La procuradora general de la República, Yeni Berenice Reynoso, presentó un balance de gestión centrado en el mandato constitucional del Ministerio Público, la defensa del debido proceso y la necesidad —dijo— innegociable de rendir cuentas como parte del ejercicio público.
Al iniciar su evaluación, Reynoso enmarcó el trabajo institucional en el artículo 169 de la Constitución, al recordar que el Ministerio Público es el órgano responsable de “formular e implementar la política de persecución penal del Estado”, dirigir la investigación y ejercer la acción pública “en representación de la sociedad”.
Sin embargo, sostuvo que la labor no se reduce a perseguir delitos. “Nuestra interpretación de ese mandato es mucho más profunda. No solo somos persecutores, somos guardianes del debido proceso”, afirmó, subrayando que esa garantía debe aplicarse “para todas las partes” involucradas.
En esa línea, remarcó que la misión constitucional exige proteger a víctimas y testigos, y defender el interés público “con objetividad”. En su mensaje, la procuradora vinculó los resultados de gestión con un enfoque institucional que busca —según planteó— desplazar la improvisación y fortalecer la técnica en el sistema de justicia.
“Cada cifra que presentaré a continuación es una victoria del Estado de derecho”, sostuvo Reynoso, al definir esos indicadores como señales de “la justicia sobre la impunidad”, de “la técnica sobre la improvisación” y de “el orden sobre el caos”. Con esa formulación, colocó el balance de resultados dentro de un relato de fortalecimiento institucional y de combate a la impunidad.
Uno de los ejes principales del discurso fue la rendición de cuentas. Reynoso la describió como “un imperativo” que se desprende de la “autonomía funcional” del Ministerio Público. Y enfatizó una idea que, dijo, repite a los integrantes de la institución: “El que no quiere rendir cuentas no puede ser servidor público, porque rendir cuentas es una obligación de todo servidor público”.

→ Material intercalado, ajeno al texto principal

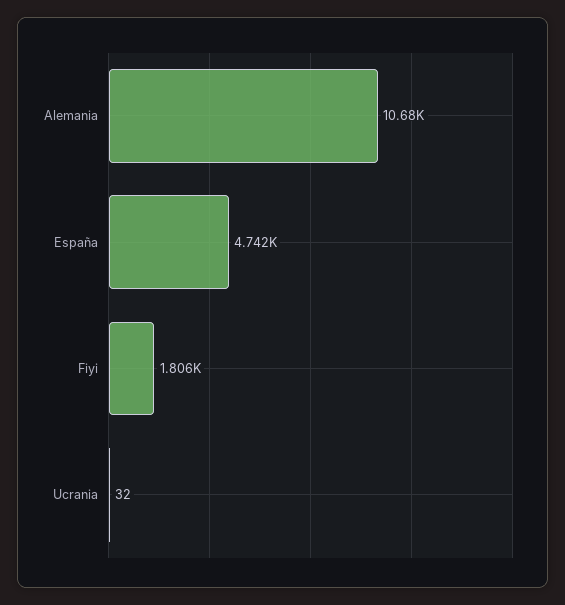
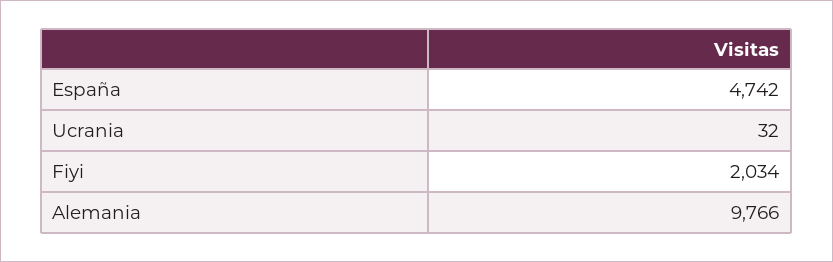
  {
-   "Alemania": 10680,
+   "Alemania": 9766,
    "España": 4742,
-   "Fiyi": 1806,
+   "Fiyi": 2034,
    "Ucrania": 32
  }

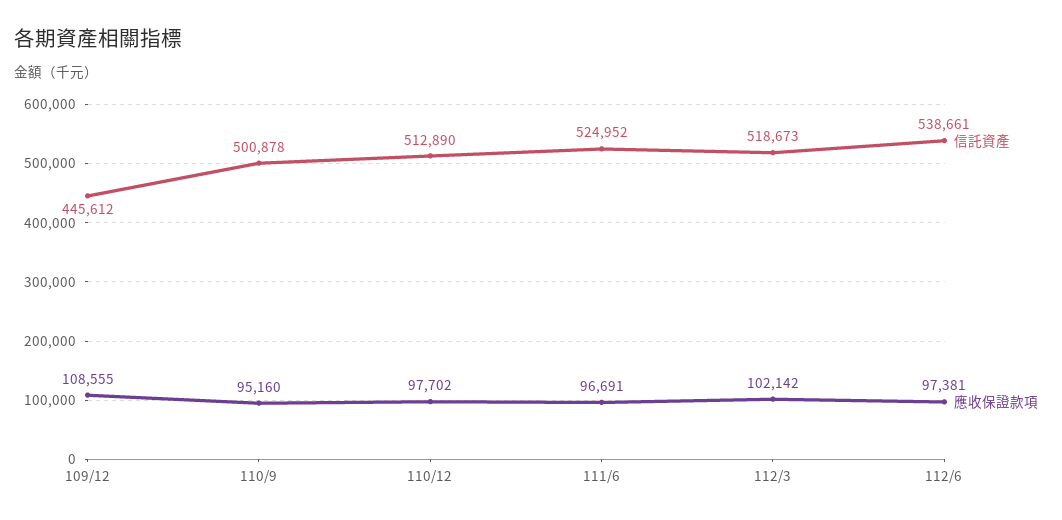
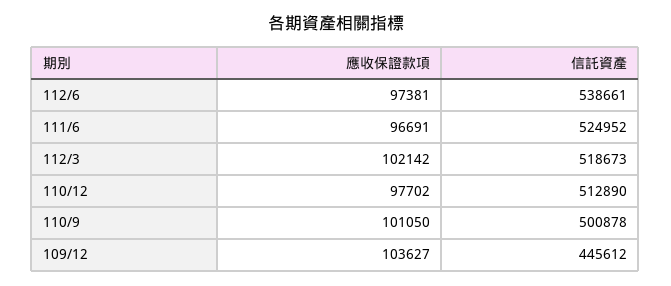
  {
    "信託資產": {
      "109/12": 445612,
      "110/9": 500878,
      "110/12": 512890,
      "111/6": 524952,
      "112/3": 518673,
      "112/6": 538661
    },
    "應收保證款項": {
-     "109/12": 108555,
+     "109/12": 103627,
-     "110/9": 95160,
+     "110/9": 101050,
      "110/12": 97702,
      "111/6": 96691,
      "112/3": 102142,
      "112/6": 97381
    }
  }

En el tramo dedicado a los órganos de administración, la procuradora resaltó el trabajo del Consejo Superior del Ministerio Público, al que atribuyó “resultados históricos” por su volumen de reuniones y por la cantidad de decisiones adoptadas. “Es necesario destacar que hemos tenido resultados históricos, siendo el consejo que más reuniones ha realizado y más temas ha decidido, ya que prácticamente estamos al día”, afirmó.
Reynoso consideró “propicia la ocasión” para reconocer el trabajo de los consejeros y para insistir en que los temas de desarrollo institucional se mantengan como agenda prioritaria. En su evaluación, la gestión del Consejo Superior refleja avances caracterizados por “alta capacidad de respuesta y dinamismo operativo”.
Señaló que se realizaron 43 sesiones ordinarias de trabajo, con “marcado predominio” de encuentros extraordinarios, lo que —interpretó— evidencia un órgano “proactivo” que supera el “cumplimiento burocrático” y se orienta a la agilidad y a la atención de necesidades urgentes del sistema.
Esa eficiencia, añadió, se expresa en el despacho de 340 temas agendados. Reynoso describió también el nivel de exigencia operativa del órgano: “Este consejo ha hecho jornadas de más de catorce horas de trabajo”.
El mensaje cerró con una definición política e institucional del Ministerio Público: una entidad que investiga y persigue el delito, pero que —según Reynoso— también debe garantizar reglas claras, proteger a quienes participan del proceso y ofrecer resultados verificables. En esa lógica, la procuradora instaló como idea rectora que la legitimidad del sistema no se defiende solo con discursos, sino con técnica, control interno y rendición de cuentas.